Without any of its pictures, the listing below should be output exactly.

▶ SOURCE MATERIAL

Start of Block

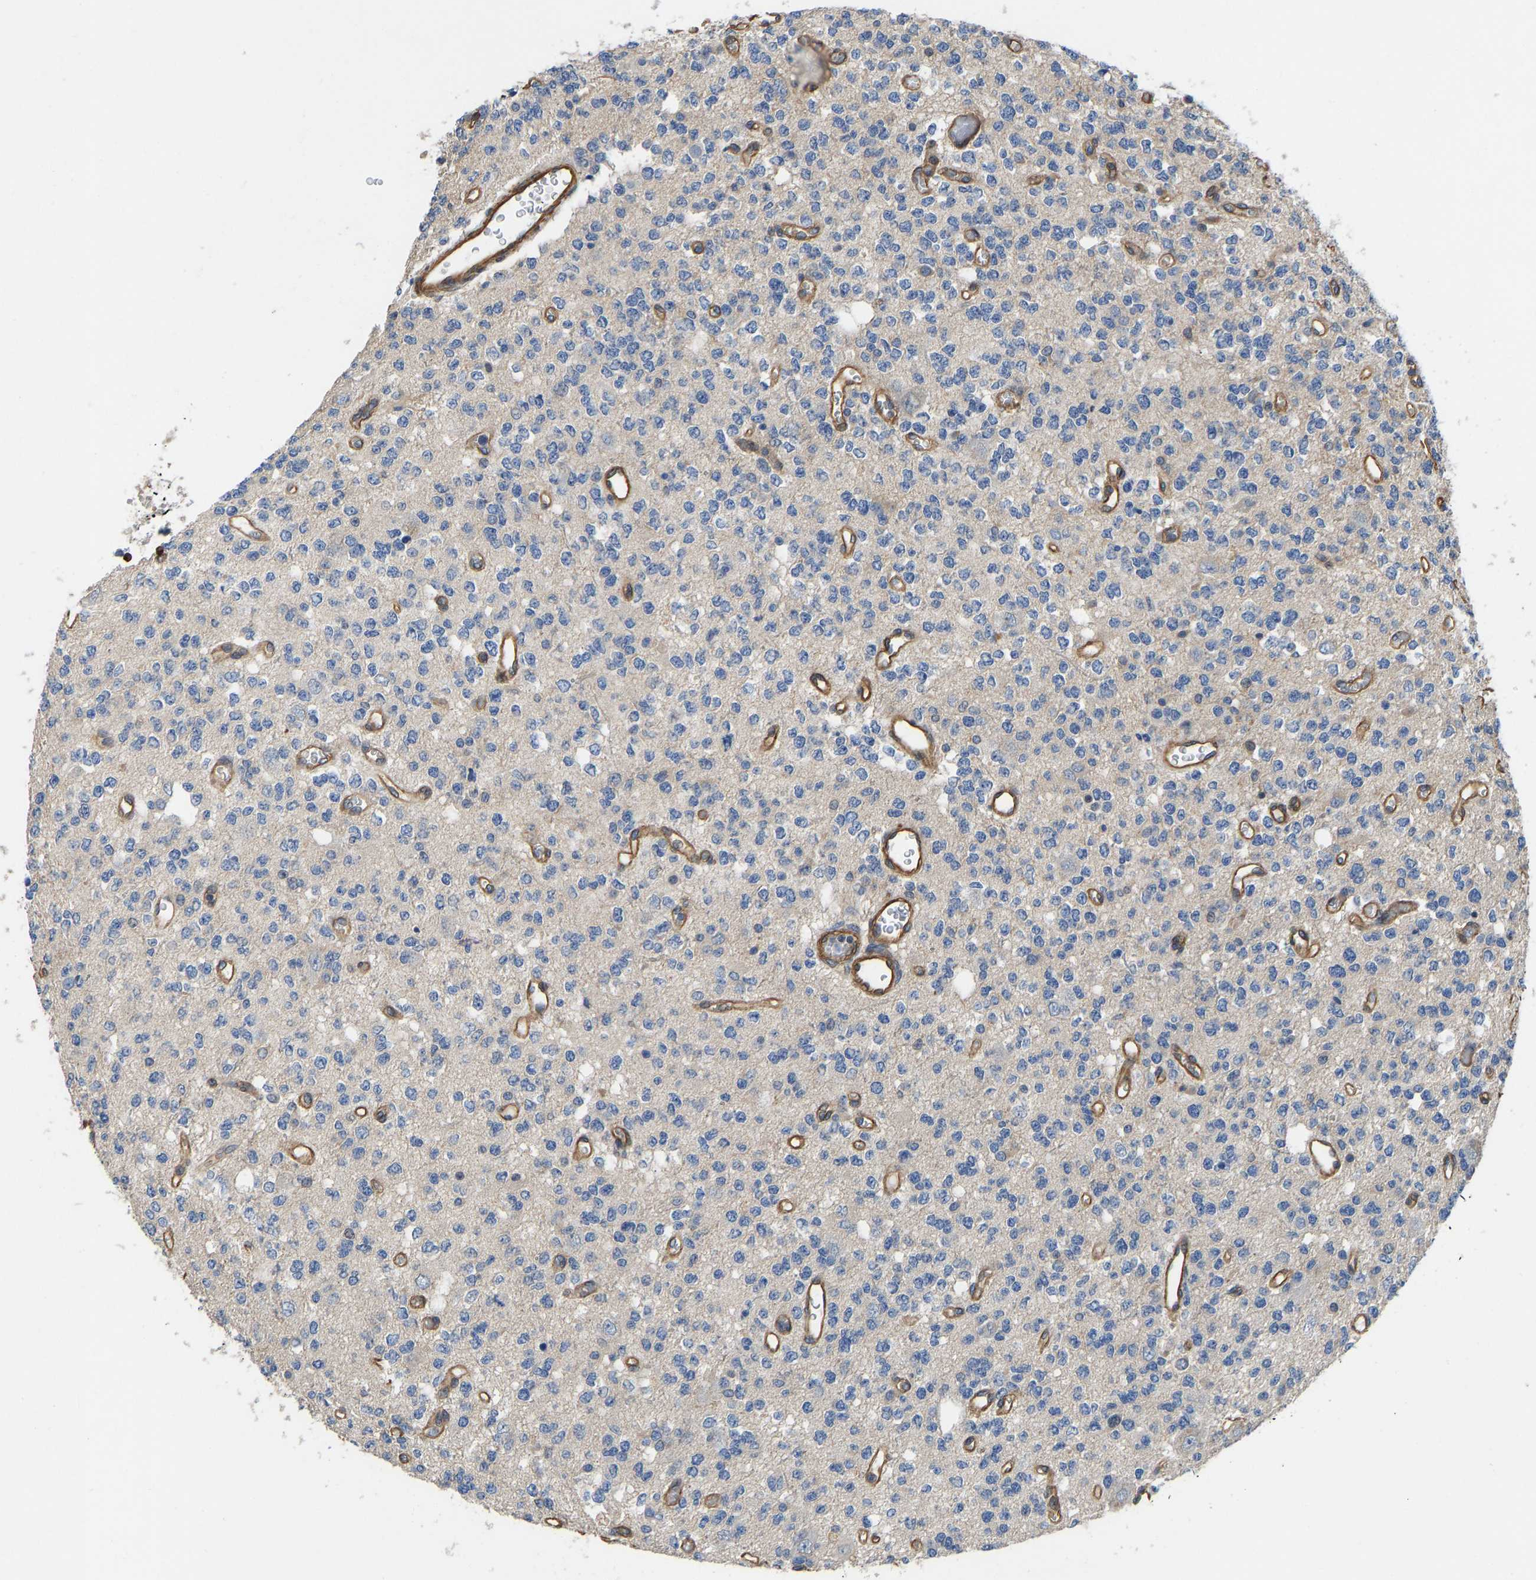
{"staining": {"intensity": "negative", "quantity": "none", "location": "none"}, "tissue": "glioma", "cell_type": "Tumor cells", "image_type": "cancer", "snomed": [{"axis": "morphology", "description": "Glioma, malignant, Low grade"}, {"axis": "topography", "description": "Brain"}], "caption": "The immunohistochemistry micrograph has no significant positivity in tumor cells of glioma tissue.", "gene": "ELMO2", "patient": {"sex": "male", "age": 38}}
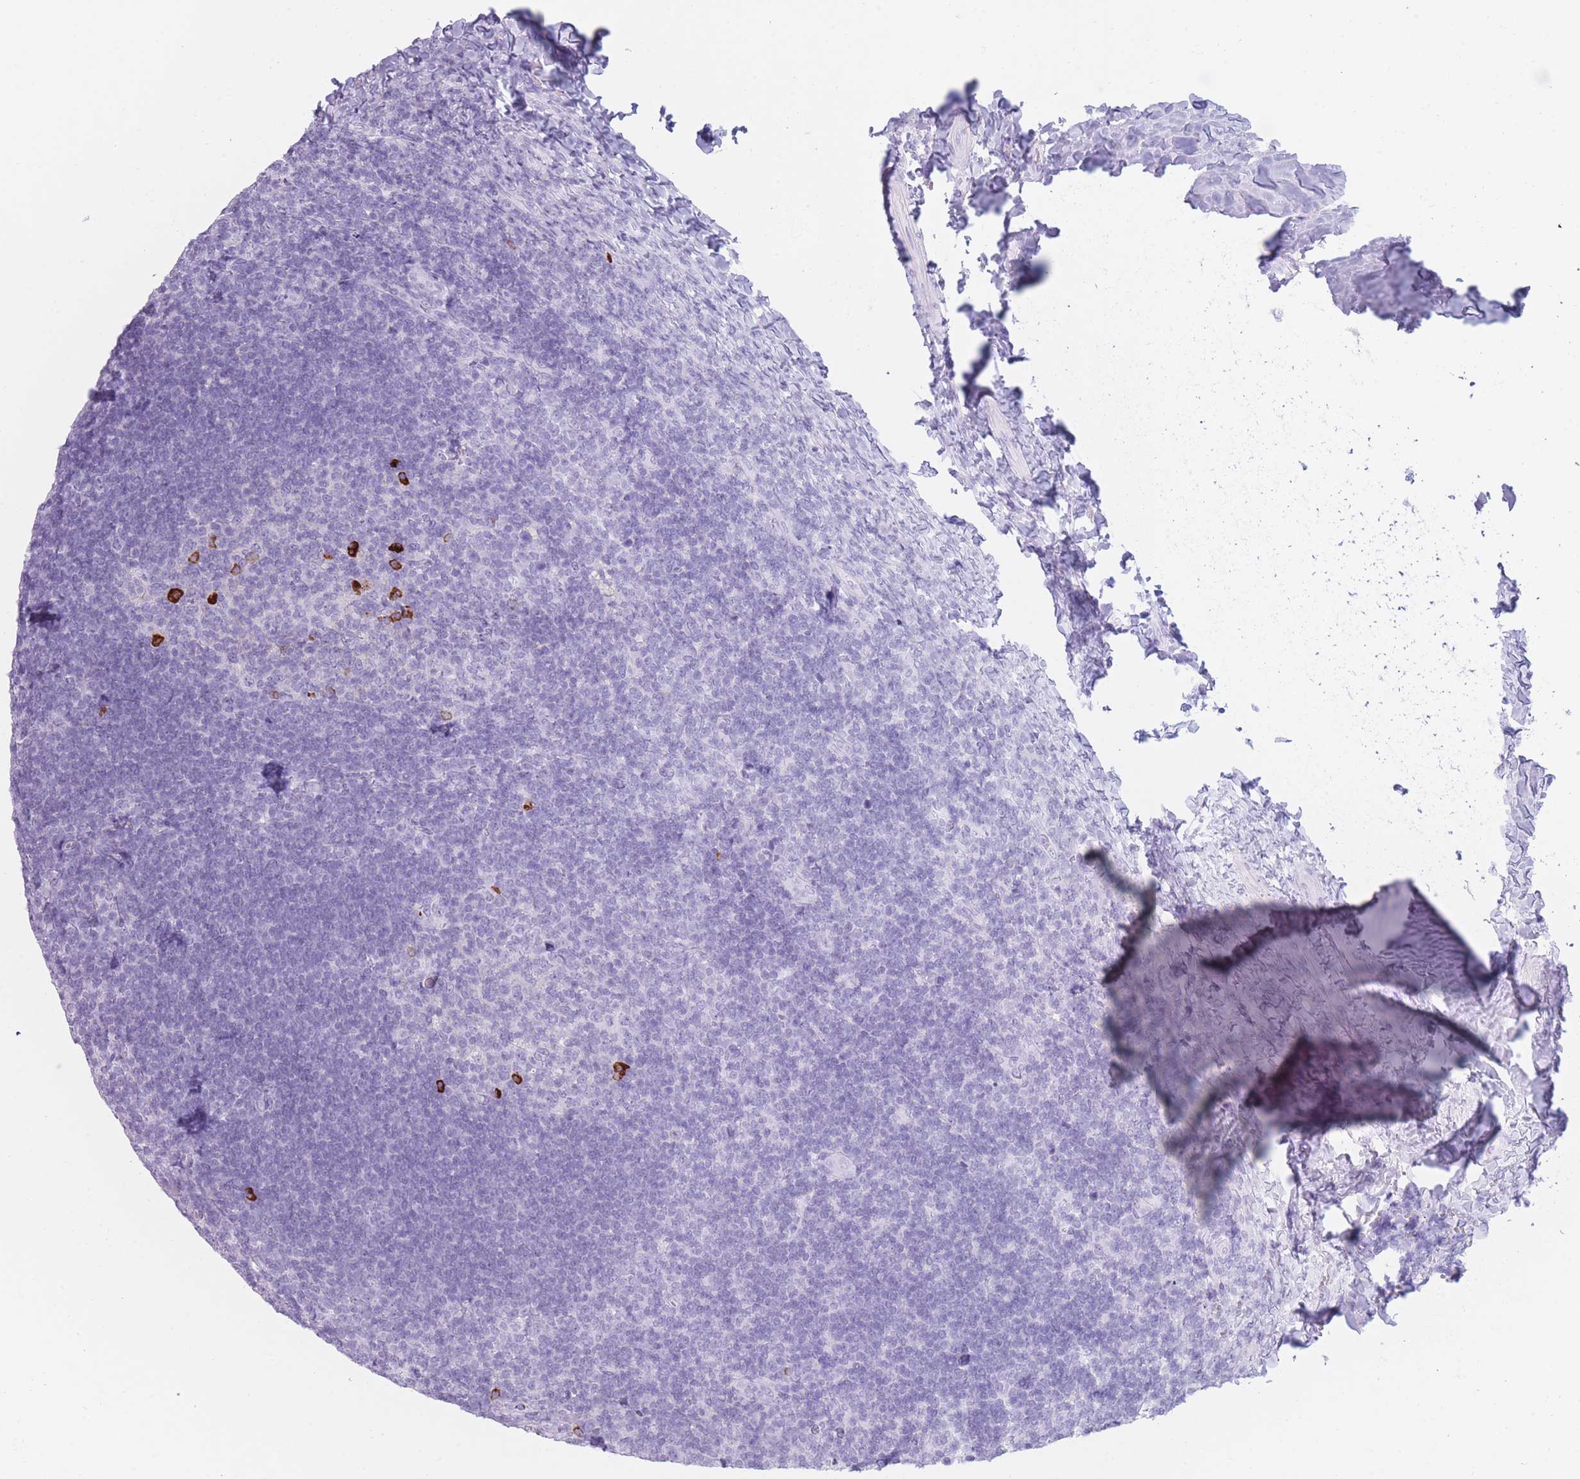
{"staining": {"intensity": "strong", "quantity": "<25%", "location": "cytoplasmic/membranous"}, "tissue": "tonsil", "cell_type": "Germinal center cells", "image_type": "normal", "snomed": [{"axis": "morphology", "description": "Normal tissue, NOS"}, {"axis": "topography", "description": "Tonsil"}], "caption": "Immunohistochemical staining of normal human tonsil shows medium levels of strong cytoplasmic/membranous expression in approximately <25% of germinal center cells.", "gene": "TNFSF11", "patient": {"sex": "female", "age": 10}}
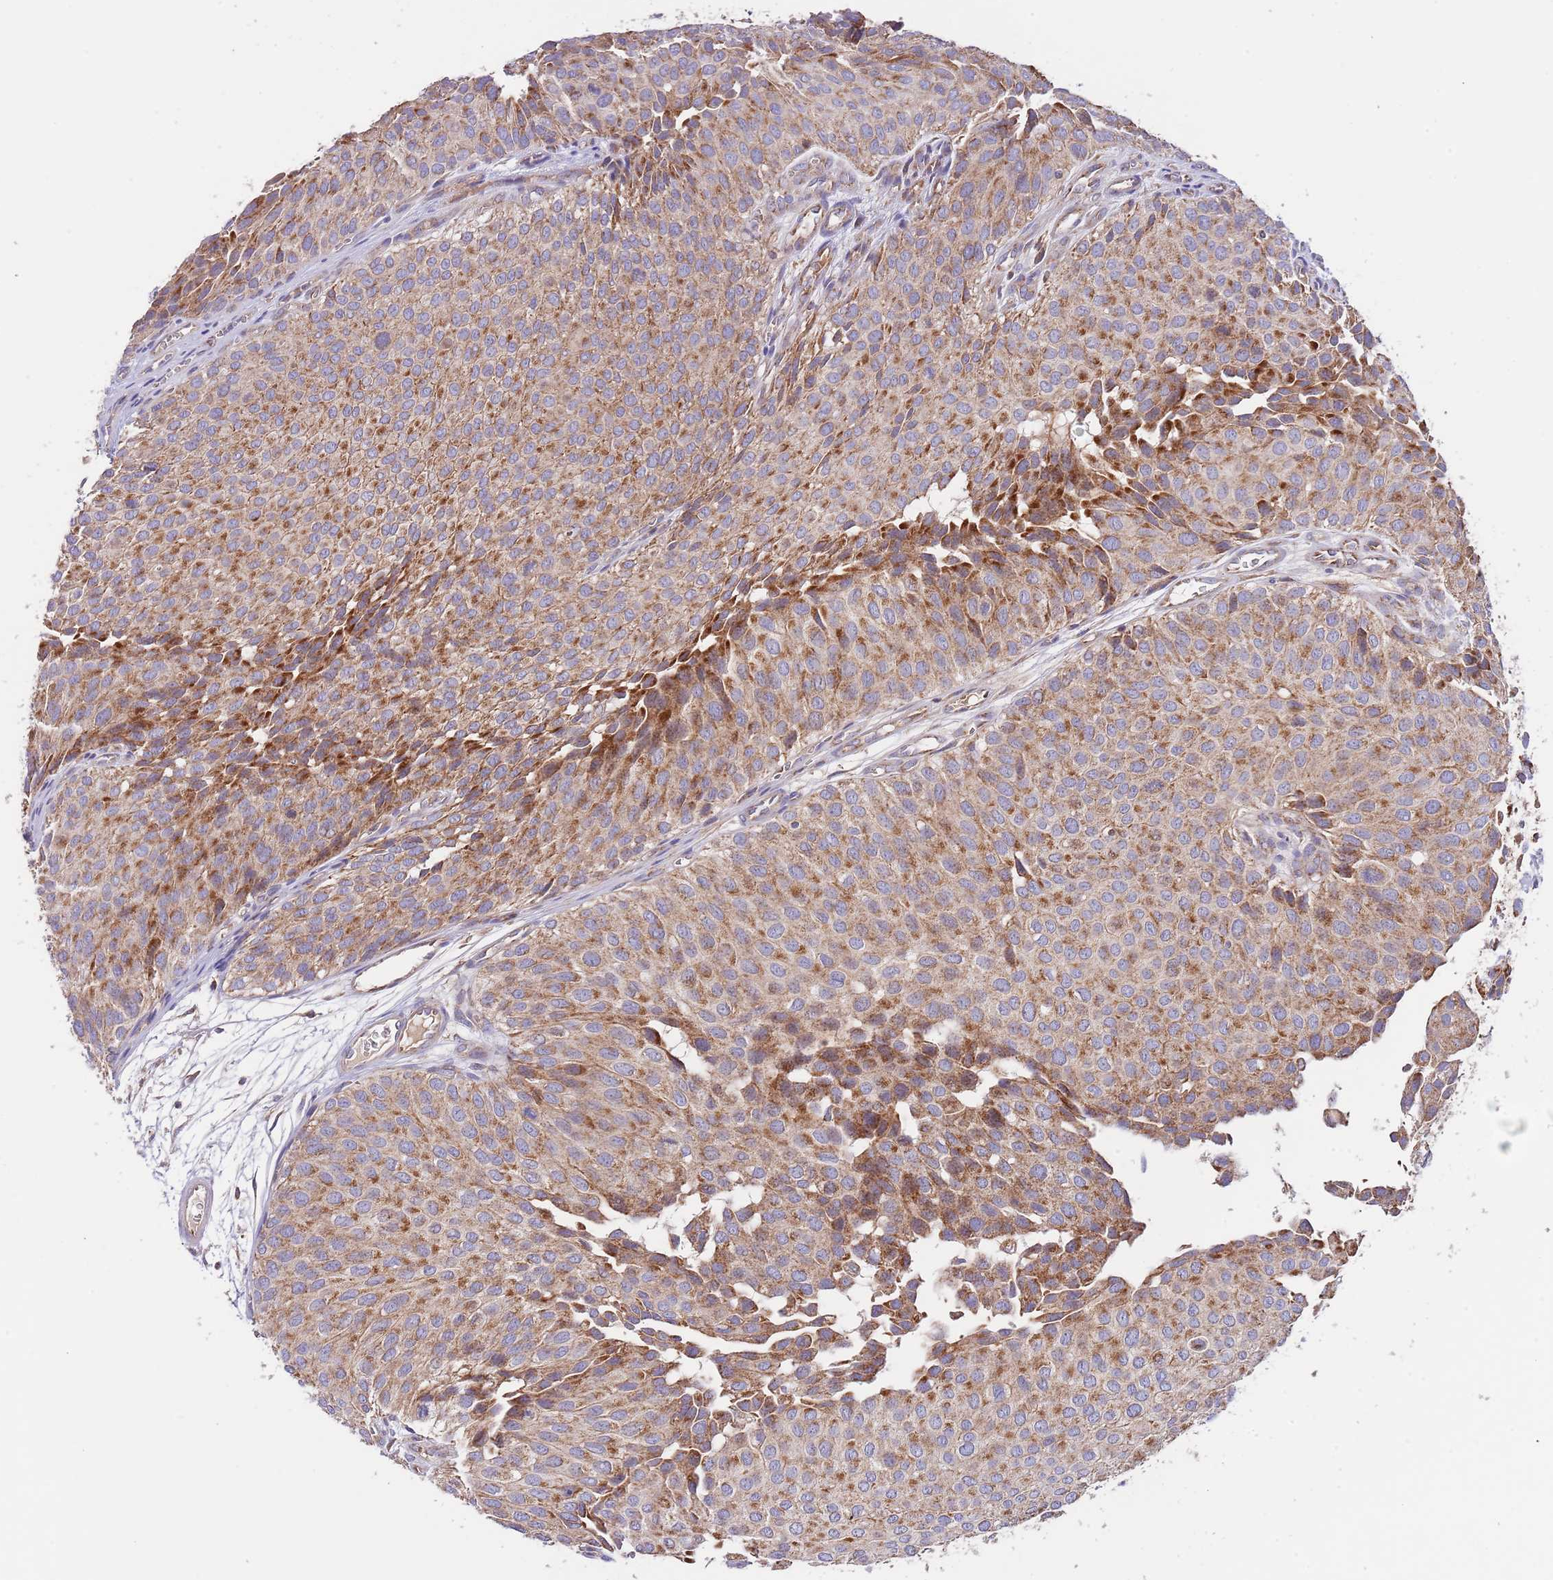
{"staining": {"intensity": "strong", "quantity": ">75%", "location": "cytoplasmic/membranous"}, "tissue": "urothelial cancer", "cell_type": "Tumor cells", "image_type": "cancer", "snomed": [{"axis": "morphology", "description": "Urothelial carcinoma, Low grade"}, {"axis": "topography", "description": "Urinary bladder"}], "caption": "Tumor cells exhibit strong cytoplasmic/membranous staining in approximately >75% of cells in urothelial cancer.", "gene": "DNAJA3", "patient": {"sex": "male", "age": 88}}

End of Block

▶ TASK ANSWER
{"staining": {"intensity": "negative", "quantity": "none", "location": "none"}, "tissue": "glioma", "cell_type": "Tumor cells", "image_type": "cancer", "snomed": [{"axis": "morphology", "description": "Glioma, malignant, Low grade"}, {"axis": "topography", "description": "Brain"}], "caption": "The immunohistochemistry micrograph has no significant positivity in tumor cells of glioma tissue.", "gene": "ELMO2", "patient": {"sex": "male", "age": 38}}
{"staining": {"intensity": "strong", "quantity": "<25%", "location": "cytoplasmic/membranous"}, "tissue": "tonsil", "cell_type": "Germinal center cells", "image_type": "normal", "snomed": [{"axis": "morphology", "description": "Normal tissue, NOS"}, {"axis": "topography", "description": "Tonsil"}], "caption": "Immunohistochemical staining of normal human tonsil shows medium levels of strong cytoplasmic/membranous expression in approximately <25% of germinal center cells.", "gene": "TNFSF11", "patient": {"sex": "female", "age": 10}}
{"staining": {"intensity": "strong", "quantity": ">75%", "location": "cytoplasmic/membranous"}, "tissue": "urothelial cancer", "cell_type": "Tumor cells", "image_type": "cancer", "snomed": [{"axis": "morphology", "description": "Urothelial carcinoma, Low grade"}, {"axis": "topography", "description": "Urinary bladder"}], "caption": "Tumor cells exhibit strong cytoplasmic/membranous staining in approximately >75% of cells in urothelial cancer.", "gene": "DNAJA3", "patient": {"sex": "male", "age": 88}}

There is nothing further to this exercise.